「授賞式を1本の映画のように演出する」という企画意図が裏目に?変革に挑んだ第93回アカデミー賞を振り返る
昨年、『パラサイト 半地下の家族』(19)が“竹の天井”を突き破った第92回アカデミー賞授賞式から約2週間後、ロサンゼルスはロックダウンに突入した。映画館はおよそ1年間にわたり営業を停止、数多くの大作映画が公開日を延期し、ストリーミング・サービスに作品を移譲した。映画やドラマの撮影は数か月間休止したのち、厳重な衛生管理体制を取り入れることになった。
第93回アカデミー賞も授賞式日程を2か月遅らせ、受賞基準を大幅に変更、パンデミックが世界を襲い始めた際に注目を集めた『コンテイジョン』(11)のスティーヴン・ソダーバーグ監督が授賞式のプロデューサーを務め、あらゆる変革が行われた。
ここ数年、視聴率低迷に悩まされているアカデミー賞と生中継をしているABCは大きな賭けに出た。授賞式会場は、3000人以上を収容できるハリウッドのドルビー・シアターではなく、ダウンタウンにあるユニオン・ステーションのボールルームを使い、候補者とそのゲスト以外は出席を認めない、小さな内輪イベントに作り変えられた。
放送の翌日に発表されたニールセン社の視聴率調査の第一報では、昨年の視聴者数2360万人から今年は985万人となり、約59%下落している。
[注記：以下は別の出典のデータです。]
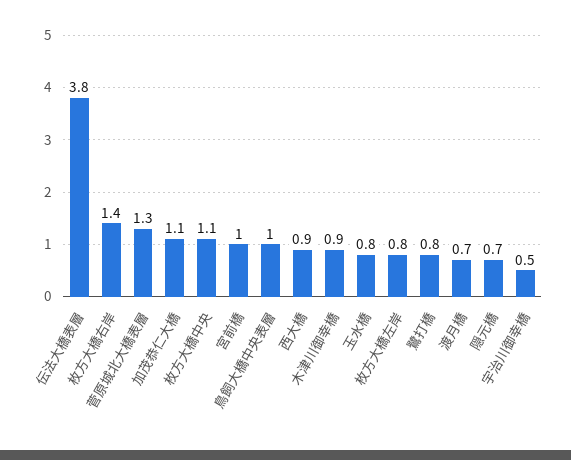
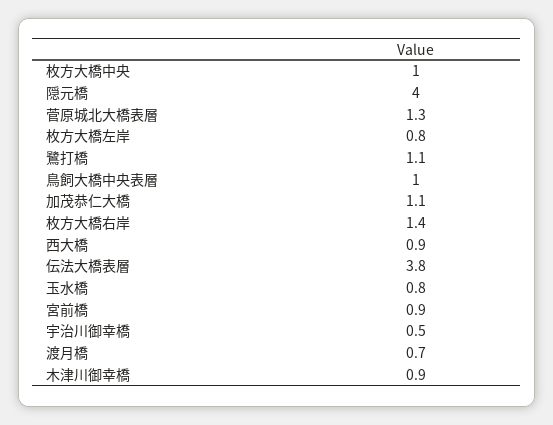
枚方大橋中央: 1.1 -> 1
宮前橋: 1 -> 0.9
鷺打橋: 0.8 -> 1.1
隠元橋: 0.7 -> 4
パンデミックに突入して以来、エミー賞、ゴールデン・グローブ賞、グラミー賞などが軒並み視聴率下落を記録しているので驚くべき数字ではないのかもしれない。だが、この勇気ある変革には、賞賛に値する素晴らしい演出と、再考が期待される欺瞞が共存していた。
多様性が求められる時代を反映した結果に
作品賞、監督賞、主演女優賞を受賞した『ノマドランド』(公開中)が作品別最多受賞、長編ドキュメンタリー賞『オクトパスの神秘:海の賢者は語る』(20)や『Mank/マンク』(公開中)の撮影賞など、7部門で受賞したNetflixがスタジオ別最多受賞。監督賞のクロエ・ジャオは、『ハート・ロッカー』(08)のキャスリン・ビグローに次ぎ、史上2人目の女性監督、有色人種の女性として初めての受賞監督になった。3度目の主演女優賞を受賞したフランシス・マクドーマンドは、キャサリーン・ヘップバーンの4度受賞に次ぐ記録で、メリル・ストリープ、ダニエル・ディ・ルイス、ジャック・ニコルソンと並ぶ。
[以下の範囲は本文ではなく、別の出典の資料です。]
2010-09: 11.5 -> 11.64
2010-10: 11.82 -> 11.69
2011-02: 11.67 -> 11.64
『マ・レイニーのブラック・ボトム』のミア・ニールとジャミカ・ウィルソンは、黒人として初のメイクアップ&ヘアスタイリング賞受賞となった。『ミナリ』のユン・ヨジョンは、ナンシー梅木以来63年ぶり2人目のアジア系助演女優賞受賞者。演技賞の候補者が全員白人俳優だったことから起きた“#OscarSoWhite”運動から6年で、多様性、包摂性は大きく前進している。